## Task input:
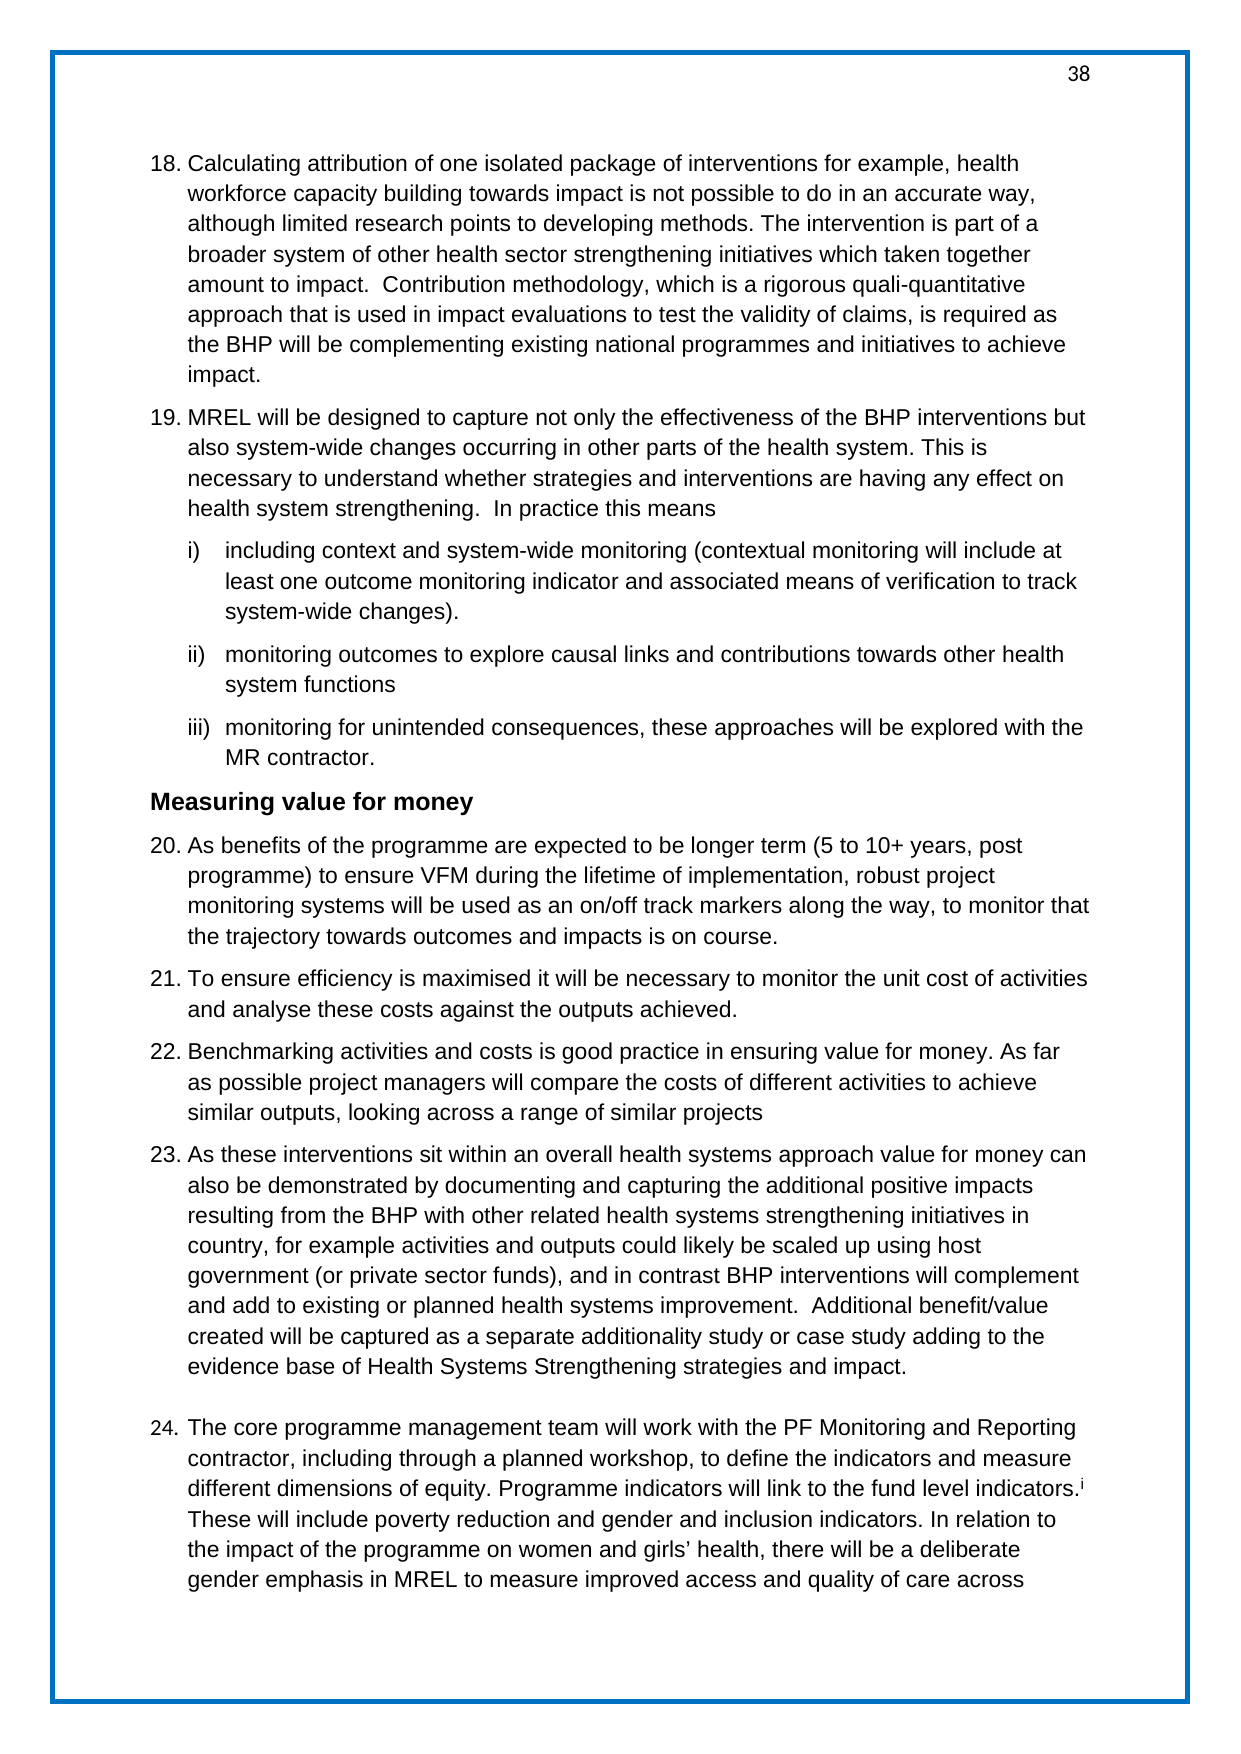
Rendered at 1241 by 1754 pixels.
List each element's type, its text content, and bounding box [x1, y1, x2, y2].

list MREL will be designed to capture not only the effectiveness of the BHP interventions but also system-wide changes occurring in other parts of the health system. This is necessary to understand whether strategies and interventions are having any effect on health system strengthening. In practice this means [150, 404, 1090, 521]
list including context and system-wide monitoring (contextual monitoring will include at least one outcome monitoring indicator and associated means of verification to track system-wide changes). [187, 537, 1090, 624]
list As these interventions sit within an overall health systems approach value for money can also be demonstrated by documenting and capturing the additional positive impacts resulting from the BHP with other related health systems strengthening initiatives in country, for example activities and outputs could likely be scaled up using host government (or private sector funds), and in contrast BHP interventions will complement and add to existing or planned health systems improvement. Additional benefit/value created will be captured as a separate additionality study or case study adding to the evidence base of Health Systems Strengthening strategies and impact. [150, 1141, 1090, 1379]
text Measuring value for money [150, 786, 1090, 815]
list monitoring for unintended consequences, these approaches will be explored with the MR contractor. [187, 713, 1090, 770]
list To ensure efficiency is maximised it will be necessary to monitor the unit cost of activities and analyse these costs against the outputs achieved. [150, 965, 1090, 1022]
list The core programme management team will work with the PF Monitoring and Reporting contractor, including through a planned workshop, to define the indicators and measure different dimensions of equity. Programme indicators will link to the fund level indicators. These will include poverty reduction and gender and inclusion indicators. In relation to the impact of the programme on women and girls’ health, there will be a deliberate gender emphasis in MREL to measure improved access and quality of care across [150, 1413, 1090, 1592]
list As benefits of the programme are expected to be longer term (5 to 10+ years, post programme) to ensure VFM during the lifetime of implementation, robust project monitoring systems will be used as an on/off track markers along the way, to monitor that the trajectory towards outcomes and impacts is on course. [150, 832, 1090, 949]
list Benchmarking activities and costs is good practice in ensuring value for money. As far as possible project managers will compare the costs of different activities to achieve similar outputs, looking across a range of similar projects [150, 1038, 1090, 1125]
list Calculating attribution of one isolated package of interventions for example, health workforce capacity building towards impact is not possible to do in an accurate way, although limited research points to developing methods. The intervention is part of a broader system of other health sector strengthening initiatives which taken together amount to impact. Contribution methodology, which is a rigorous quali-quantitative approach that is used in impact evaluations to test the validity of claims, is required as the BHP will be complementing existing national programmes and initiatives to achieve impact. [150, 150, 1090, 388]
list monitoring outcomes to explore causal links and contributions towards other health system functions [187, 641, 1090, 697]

...

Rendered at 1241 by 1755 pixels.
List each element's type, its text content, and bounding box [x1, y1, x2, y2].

## Aim of the task:
Count the lines in the records above that contain the string "costs". Reply with the number alone.

## Task result:
2